MONTPELLIER, FRANCE — French biotech firm Sensorion has announced that the French government has awarded the PATRIOT consortium a Structuring Research and Development Project for Competitiveness (“Projet de recherche et développement Structurant pour la Compétitivité” – PSPC) non-dilutive funding.
The grant will be used to finance the development of SENS-401 in SSNHL, including work by Institut Pasteur to identify response biomarkers. This project fits with the spirit of the strategic collaboration established between Sensorion and Institut Pasteur and announced on the 27th of May 2019.
The financing is conditioned upon the execution of a financing agreement with Bpifrance within three months.
The PATRIOT consortium consists of Sensorion, the French Army Biomedical Research Center (IRBA), Institut Pasteur and Electronique du Mazet1, a French MedTech company focusing on hearing assessment and diagnostics. This project structures collaborative research and development to respond to a high unmet medical need and contributes to the development of SENS-401 as a treatment option, up to regulatory approval.
The commitment and active involvement of the French ministry of Armed Forces to this project emphasizes on a clear unmet medical need and on the necessity to have efficient diagnostics and therapeutic solutions. Auditory deficit is an invisible injury causing disabilities and potential social isolation.
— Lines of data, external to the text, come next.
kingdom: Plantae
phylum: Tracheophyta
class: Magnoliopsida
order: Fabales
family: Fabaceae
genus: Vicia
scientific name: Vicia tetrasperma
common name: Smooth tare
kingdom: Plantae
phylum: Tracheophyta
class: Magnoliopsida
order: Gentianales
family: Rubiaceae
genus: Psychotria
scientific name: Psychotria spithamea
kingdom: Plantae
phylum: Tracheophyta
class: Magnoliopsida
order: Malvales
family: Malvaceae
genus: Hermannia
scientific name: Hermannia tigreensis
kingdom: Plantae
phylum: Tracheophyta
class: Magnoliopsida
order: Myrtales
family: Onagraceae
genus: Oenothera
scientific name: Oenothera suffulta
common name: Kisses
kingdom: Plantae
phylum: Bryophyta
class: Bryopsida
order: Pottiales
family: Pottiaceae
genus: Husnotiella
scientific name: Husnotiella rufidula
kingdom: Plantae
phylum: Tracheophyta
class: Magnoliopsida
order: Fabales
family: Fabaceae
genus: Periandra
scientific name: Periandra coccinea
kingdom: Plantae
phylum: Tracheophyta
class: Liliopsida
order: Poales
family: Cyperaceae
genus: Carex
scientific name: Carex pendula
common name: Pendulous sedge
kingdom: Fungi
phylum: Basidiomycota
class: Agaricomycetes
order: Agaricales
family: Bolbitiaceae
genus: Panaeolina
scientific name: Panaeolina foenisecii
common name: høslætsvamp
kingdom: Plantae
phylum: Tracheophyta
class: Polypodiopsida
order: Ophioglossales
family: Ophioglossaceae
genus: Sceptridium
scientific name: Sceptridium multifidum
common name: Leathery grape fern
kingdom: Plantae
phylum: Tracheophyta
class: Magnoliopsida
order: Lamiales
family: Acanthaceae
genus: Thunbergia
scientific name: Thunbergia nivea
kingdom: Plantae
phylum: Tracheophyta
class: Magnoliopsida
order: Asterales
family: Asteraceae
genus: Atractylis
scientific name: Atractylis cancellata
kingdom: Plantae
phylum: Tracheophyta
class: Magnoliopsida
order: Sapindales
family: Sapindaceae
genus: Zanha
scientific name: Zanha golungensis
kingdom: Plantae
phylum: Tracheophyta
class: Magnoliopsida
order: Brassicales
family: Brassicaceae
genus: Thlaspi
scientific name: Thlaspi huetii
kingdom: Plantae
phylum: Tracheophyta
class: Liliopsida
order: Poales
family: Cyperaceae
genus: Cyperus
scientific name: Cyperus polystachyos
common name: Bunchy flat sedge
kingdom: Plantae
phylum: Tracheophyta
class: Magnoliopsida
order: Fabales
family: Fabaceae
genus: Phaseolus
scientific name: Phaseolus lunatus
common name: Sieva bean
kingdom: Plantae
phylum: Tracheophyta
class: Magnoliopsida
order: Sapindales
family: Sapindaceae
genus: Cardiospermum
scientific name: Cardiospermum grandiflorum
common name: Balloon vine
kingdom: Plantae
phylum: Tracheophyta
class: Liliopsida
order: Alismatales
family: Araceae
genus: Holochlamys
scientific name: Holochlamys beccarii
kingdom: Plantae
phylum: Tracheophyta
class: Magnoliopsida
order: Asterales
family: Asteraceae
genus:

An epidemiological surveillance report from the French armed forces’ epidemiology and public health center revealed that 62% of military personnel suffered from hearing loss following an acute noise trauma over the 2014-2016 period.2
The participation of the French Army in the Phase 2 study represents the largest military trial ever conducted in France. It will be carried out in multiple military sites where patients will be recruited according to the protocol approved by an ethics committee.
“We are extremely pleased to have the support of the French ministry of Armed Forces and the involvement of military personnel in our ongoing Phase 2 study. We believe their involvement significantly de-risks the overall study and increases the quality of the data we can collect. The project will receive €10.8m non-dilutive funding, staged over five years. Sensorion will receive €5.6m over the duration of the project”
–Nawal Ouzren, CEO of Sensorion
1 Through its subsidiary named ECHODIA
2 Traumatismes sonores aigus dans les armées – Résultats de la surveillance épidémiologique 2014-2016 – Centre d’épidémiologie et de santé des armées – July 12, 2018
SENS-401 (Arazasetron), is a drug candidate that aims to protect and preserve inner ear tissue from damage that can cause progressive or sequelar hearing impairment. A small molecule that can be taken orally or via an injection, SENS-401 has received Orphan Drug Designation in Europe for the treatment of sudden sensorineural hearing loss, and Orphan Drug Designation from the US FDA for the prevention of platinum-induced ototoxicity in pediatric population. It has received Investigational New Drug (IND) clearance from the US Food and Drug Administration (FDA).
About SENS-401 Phase 2 trial
The AUDIBLE-S Phase 2 is a multi-center, randomized, double-blind, placebo-controlled study of SENS-401 in subjects with severe or profound sudden sensorineural hearing loss (SSNHL). Included patients will receive twice a day for 4 weeks one of the following: a 43,5mg dose of SENS-401, a 29mg dose of SENS-401 or a placebo. The primary endpoint is change in pure tone audiometry PTA (dB) in the affected ear from baseline to the end of treatment visit (day 28).
Sensorion is a pioneering clinical-stage biotech company, which specializes in the development of novel therapies to restore, treat and prevent within the field of hearing loss disorders. Its clinical-stage portfolio includes one Phase 2 product: SENS-401 (Arazasetron) for sudden sensorineural hearing loss (SSNHL). Sensorion has built a unique R&D technology platform to expand its understanding of the pathophysiology and etiology of inner ear related diseases enabling it to select the best targets and modalities for drug candidates. The Company has also identified biomarkers to improve diagnosis and treatment of these underserved illnesses. Sensorion has launched in the second half of 2019 two preclinical gene therapy programs aiming at correcting hereditary monogenic forms of deafness including Usher Type 1 and deafness caused by a mutation of the gene encoding for Otoferlin. The Company is uniquely placed through its platforms and pipeline of potential therapeutics to make a lasting positive impact on hundreds of thousands of people with inner ear related disorders; a significant global unmet medical need.